## Directive
Could you reproduce everything below from the start of the records down to the line containing "gradient_start", with both of those lines included?

- Opening Delimiter -

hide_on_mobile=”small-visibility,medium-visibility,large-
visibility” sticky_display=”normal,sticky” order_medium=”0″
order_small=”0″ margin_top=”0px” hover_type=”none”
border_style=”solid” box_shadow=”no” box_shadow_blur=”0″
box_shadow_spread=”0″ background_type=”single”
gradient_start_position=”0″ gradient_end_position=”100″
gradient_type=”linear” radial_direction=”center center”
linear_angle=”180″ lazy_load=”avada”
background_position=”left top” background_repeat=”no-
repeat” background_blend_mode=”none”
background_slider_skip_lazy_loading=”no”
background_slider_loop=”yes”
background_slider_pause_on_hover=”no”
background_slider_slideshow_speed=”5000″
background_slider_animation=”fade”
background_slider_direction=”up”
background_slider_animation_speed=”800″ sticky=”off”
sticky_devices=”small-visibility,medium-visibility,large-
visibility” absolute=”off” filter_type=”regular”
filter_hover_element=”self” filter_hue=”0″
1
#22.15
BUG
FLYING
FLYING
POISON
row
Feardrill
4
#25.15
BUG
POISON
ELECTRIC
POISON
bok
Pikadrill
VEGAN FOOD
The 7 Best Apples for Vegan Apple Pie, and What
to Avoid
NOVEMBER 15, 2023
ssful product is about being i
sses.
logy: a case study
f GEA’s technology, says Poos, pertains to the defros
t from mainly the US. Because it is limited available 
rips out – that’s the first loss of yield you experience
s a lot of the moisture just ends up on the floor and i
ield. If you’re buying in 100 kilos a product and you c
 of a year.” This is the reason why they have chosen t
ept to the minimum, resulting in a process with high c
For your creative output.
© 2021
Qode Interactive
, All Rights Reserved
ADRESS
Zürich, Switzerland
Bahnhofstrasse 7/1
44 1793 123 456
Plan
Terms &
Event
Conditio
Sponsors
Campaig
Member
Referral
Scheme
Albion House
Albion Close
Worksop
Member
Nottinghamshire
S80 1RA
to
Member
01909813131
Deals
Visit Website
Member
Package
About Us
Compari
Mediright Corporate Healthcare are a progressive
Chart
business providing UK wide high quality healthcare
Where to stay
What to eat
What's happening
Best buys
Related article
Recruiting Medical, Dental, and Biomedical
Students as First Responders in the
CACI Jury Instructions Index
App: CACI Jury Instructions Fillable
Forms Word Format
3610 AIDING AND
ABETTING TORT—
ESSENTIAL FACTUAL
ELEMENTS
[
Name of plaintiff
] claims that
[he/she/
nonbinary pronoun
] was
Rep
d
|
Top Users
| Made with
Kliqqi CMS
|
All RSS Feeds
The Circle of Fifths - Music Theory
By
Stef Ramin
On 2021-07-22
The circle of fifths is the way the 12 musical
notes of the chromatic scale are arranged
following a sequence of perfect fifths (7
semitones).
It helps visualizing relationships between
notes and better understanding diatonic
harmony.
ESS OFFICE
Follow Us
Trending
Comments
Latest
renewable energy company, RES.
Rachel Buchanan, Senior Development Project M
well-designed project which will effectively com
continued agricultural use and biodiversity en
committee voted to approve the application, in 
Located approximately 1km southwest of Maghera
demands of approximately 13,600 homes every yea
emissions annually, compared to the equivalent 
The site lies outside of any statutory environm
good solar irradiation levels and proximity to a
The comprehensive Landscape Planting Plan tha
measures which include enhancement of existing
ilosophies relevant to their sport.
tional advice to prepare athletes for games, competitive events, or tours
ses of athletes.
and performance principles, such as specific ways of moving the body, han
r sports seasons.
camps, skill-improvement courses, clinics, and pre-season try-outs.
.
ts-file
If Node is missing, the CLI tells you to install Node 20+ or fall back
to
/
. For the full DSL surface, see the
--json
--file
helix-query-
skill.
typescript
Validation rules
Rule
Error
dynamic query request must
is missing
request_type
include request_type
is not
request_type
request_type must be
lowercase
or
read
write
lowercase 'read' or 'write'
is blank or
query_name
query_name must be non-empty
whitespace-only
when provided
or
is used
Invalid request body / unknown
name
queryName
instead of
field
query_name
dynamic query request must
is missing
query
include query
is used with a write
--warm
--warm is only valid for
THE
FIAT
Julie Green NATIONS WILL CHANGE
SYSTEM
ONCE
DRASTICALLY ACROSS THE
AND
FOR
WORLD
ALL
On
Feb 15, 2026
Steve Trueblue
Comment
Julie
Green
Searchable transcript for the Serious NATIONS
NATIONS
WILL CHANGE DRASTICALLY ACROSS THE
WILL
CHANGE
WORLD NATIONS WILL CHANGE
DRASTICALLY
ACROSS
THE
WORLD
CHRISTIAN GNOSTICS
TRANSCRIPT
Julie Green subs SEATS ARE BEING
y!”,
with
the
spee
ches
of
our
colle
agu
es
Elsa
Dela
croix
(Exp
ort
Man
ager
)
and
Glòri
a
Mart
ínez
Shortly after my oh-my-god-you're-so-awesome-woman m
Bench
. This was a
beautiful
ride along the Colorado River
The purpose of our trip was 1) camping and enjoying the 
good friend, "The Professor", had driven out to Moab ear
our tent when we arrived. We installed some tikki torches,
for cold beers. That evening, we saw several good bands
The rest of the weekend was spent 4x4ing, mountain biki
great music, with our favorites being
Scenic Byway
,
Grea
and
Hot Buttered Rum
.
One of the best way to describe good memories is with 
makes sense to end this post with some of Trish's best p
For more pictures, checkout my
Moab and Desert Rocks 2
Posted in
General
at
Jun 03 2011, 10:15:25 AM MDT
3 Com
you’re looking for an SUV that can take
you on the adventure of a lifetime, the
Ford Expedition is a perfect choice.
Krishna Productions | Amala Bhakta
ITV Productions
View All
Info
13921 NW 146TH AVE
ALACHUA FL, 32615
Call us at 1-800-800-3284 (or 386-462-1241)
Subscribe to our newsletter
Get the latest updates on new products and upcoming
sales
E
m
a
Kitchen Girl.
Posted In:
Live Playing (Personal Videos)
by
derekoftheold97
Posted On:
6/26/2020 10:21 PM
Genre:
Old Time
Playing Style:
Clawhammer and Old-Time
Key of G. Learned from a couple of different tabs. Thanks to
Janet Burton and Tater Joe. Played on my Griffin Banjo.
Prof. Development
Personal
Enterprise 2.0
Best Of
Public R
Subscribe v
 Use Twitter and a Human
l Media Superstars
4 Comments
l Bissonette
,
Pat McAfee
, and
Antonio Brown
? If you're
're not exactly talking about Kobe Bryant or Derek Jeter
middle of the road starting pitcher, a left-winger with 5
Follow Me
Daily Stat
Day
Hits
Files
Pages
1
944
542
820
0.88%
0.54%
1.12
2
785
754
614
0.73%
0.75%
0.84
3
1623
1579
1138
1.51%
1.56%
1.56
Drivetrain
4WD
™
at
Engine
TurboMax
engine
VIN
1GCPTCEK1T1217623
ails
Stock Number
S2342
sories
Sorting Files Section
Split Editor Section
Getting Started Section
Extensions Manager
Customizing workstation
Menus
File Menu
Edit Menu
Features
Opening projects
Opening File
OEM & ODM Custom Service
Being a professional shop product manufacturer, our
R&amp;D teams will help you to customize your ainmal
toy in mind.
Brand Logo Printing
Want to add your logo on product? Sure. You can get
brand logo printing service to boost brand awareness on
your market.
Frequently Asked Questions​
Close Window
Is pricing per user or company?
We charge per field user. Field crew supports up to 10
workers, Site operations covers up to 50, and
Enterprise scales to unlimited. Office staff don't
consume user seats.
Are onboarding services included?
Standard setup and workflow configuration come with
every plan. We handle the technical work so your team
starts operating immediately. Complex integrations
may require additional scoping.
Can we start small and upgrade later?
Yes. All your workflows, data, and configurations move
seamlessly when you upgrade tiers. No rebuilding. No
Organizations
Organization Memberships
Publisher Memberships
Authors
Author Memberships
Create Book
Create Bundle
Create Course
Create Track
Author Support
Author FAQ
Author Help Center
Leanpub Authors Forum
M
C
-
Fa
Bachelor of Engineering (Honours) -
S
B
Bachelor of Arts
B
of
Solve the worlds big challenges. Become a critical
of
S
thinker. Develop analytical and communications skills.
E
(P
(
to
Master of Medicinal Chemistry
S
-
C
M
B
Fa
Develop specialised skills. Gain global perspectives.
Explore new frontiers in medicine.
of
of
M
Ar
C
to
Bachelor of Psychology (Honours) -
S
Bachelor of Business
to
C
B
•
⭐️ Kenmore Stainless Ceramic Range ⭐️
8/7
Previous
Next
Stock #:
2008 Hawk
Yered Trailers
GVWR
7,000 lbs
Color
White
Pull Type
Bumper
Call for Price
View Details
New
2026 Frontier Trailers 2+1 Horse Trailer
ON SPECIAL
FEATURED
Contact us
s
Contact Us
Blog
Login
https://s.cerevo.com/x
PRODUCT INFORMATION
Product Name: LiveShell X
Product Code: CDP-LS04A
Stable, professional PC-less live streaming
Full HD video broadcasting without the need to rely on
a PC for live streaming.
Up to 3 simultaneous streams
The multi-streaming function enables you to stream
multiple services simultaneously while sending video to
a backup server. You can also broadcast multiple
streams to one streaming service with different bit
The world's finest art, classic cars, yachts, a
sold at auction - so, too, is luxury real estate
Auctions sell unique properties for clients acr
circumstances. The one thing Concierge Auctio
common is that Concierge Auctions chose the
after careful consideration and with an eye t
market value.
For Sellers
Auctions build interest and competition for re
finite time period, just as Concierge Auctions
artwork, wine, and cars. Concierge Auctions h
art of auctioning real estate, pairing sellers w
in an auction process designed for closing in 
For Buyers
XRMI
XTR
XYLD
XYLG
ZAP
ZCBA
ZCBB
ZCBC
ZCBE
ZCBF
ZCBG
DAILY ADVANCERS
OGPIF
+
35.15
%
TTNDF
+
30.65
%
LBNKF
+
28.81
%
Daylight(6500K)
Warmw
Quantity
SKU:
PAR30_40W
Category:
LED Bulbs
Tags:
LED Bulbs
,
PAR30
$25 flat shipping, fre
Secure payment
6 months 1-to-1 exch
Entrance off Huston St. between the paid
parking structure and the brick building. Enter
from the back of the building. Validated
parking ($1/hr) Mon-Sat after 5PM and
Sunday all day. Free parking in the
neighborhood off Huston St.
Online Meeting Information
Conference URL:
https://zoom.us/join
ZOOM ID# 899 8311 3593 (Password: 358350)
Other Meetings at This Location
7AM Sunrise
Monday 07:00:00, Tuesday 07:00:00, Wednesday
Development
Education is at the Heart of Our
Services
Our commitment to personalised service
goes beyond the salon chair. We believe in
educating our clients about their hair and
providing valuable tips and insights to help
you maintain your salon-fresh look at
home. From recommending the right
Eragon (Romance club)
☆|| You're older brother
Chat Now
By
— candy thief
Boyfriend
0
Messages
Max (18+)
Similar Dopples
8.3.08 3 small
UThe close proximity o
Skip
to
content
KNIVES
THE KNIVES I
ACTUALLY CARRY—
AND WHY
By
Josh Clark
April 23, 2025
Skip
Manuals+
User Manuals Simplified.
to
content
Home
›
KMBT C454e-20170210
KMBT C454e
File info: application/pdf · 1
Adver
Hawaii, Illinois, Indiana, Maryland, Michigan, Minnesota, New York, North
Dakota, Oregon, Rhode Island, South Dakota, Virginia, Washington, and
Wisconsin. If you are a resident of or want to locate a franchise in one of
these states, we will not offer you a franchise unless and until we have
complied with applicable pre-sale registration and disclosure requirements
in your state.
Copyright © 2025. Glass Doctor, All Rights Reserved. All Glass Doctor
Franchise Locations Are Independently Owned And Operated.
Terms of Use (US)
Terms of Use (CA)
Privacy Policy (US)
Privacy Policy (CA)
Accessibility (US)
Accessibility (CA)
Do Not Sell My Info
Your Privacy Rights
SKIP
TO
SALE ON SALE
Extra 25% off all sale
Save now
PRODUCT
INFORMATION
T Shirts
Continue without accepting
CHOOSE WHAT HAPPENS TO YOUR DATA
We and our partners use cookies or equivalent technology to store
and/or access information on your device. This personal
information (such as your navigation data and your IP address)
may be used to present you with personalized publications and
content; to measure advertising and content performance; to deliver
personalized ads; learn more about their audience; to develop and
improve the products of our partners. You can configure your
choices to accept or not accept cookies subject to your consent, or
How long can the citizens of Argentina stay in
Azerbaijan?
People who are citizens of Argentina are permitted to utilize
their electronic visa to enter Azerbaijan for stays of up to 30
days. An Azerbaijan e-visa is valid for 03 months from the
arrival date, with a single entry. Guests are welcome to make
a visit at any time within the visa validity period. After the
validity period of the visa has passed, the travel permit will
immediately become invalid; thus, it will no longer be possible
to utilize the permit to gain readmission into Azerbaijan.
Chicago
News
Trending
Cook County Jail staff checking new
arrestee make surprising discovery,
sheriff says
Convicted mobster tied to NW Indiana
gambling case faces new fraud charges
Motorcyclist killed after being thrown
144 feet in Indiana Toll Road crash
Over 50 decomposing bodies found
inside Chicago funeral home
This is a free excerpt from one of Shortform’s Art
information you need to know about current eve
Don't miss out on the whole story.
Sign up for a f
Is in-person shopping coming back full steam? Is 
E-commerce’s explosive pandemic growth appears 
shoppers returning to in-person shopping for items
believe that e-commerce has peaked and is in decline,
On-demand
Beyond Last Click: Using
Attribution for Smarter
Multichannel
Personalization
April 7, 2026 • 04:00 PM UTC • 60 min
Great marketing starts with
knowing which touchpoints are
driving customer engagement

- Closing Delimiter -

## Task output
hide_on_mobile=”small-visibility,medium-visibility,large-
visibility” sticky_display=”normal,sticky” order_medium=”0″
order_small=”0″ margin_top=”0px” hover_type=”none”
border_style=”solid” box_shadow=”no” box_shadow_blur=”0″
box_shadow_spread=”0″ background_type=”single”
gradient_start_position=”0″ gradient_end_position=”100″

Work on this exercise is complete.